The preliminary March 2012 jobless rate was 1.1 percentage points below the 9.7 percent rate recorded for the state in March 2011, according to a state press release.
The U.S. seasonally adjusted jobless rate fell to 8.2 percent in March 2012 from 8.3 percent in February 2012, according to the U.S. Department of Labor.
Labor force statistics, including the unemployment rate, are based on estimates and are compiled to measure trends rather than actually to count people working.
In March 2012, Kentucky’s civilian labor force was 2,065,493, a decrease of 633 individuals compared to the previous month.
“All signs are pointing to the likelihood that the recovery is here to stay,” economist Manoj Shanker of the OET said. “With eight months of declining unemployment rate and steady growth in employment, job prospects in Kentucky are definitely improving.”

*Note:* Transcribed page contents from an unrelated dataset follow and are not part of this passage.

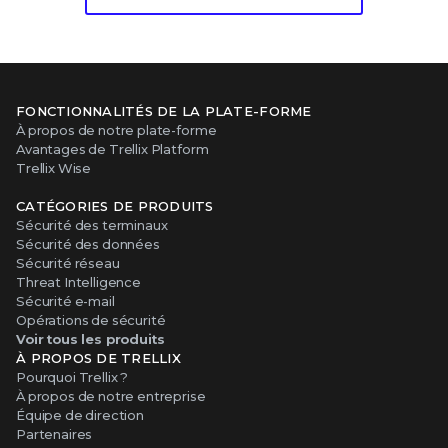
FONCTIONNALITÉS DE LA PLATE-FORME
À propos de notre plate-forme
Avantages de Trellix Platform
Trellix Wise
CATÉGORIES DE PRODUITS
Sécurité des terminaux
Sécurité des données
Sécurité réseau
Threat Intelligence
Sécurité e-mail
Opérations de sécurité
Voir tous les produits
À PROPOS DE TRELLIX
Pourquoi Trellix ?
À propos de notre entreprise
Équipe de direction
Partenaires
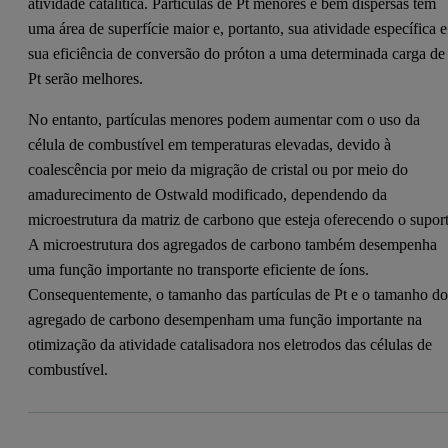
atividade catalítica. Partículas de Pt menores e bem dispersas têm
uma área de superfície maior e, portanto, sua atividade específica e
sua eficiência de conversão do próton a uma determinada carga de
Pt serão melhores.
No entanto, partículas menores podem aumentar com o uso da
célula de combustível em temperaturas elevadas, devido à
coalescência por meio da migração de cristal ou por meio do
amadurecimento de Ostwald modificado, dependendo da
microestrutura da matriz de carbono que esteja oferecendo o suport
A microestrutura dos agregados de carbono também desempenha
uma função importante no transporte eficiente de íons.
Consequentemente, o tamanho das partículas de Pt e o tamanho d
agregado de carbono desempenham uma função importante na
otimização da atividade catalisadora nos eletrodos das células de
combustível.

Kentucky’s seasonally adjusted nonfarm employment increased by 3,200 jobs in March 2012 from the month before, and by 34,200 positions since March 2011.
The trade, transportation and utilities sector gained 1,900 jobs in March 2012. This is the largest sector in Kentucky with 369,000 positions, and posted the highest month-to-month gain among the 11 sectors. Since March 2011, jobs in this sector have increased by 4,300.
Kentucky’s leisure and hospitality sector gained 1,800 jobs in March 2012 from a month ago. Since March 2011, the sector has grown by 7,600 positions. Jobs have grown steadily over the last six months in this sector and include arts, entertainment, recreation, accommodation and food services.
“Most of the new jobs created in March were in retail trade and food services,” Shanker said in the press release. “As employment picks up across the economy, and there is an uptick in consumer confidence, people are more willing to spend money in both shops and restaurants resulting in added hiring.”